Brief: Could you output each line below exactly as it appears, excluding any pictures?

(Dataset entries)

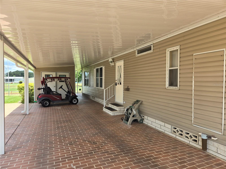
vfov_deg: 58.9
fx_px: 150
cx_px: 113
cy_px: 84
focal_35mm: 23
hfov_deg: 73.9
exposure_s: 1/542
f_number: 1.8
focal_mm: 5.4
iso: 25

Solution below:
vfov_deg: 58.9
fx_px: 150
cx_px: 113
cy_px: 84
focal_35mm: 23
hfov_deg: 73.9
exposure_s: 1/542
f_number: 1.8
focal_mm: 5.4
iso: 25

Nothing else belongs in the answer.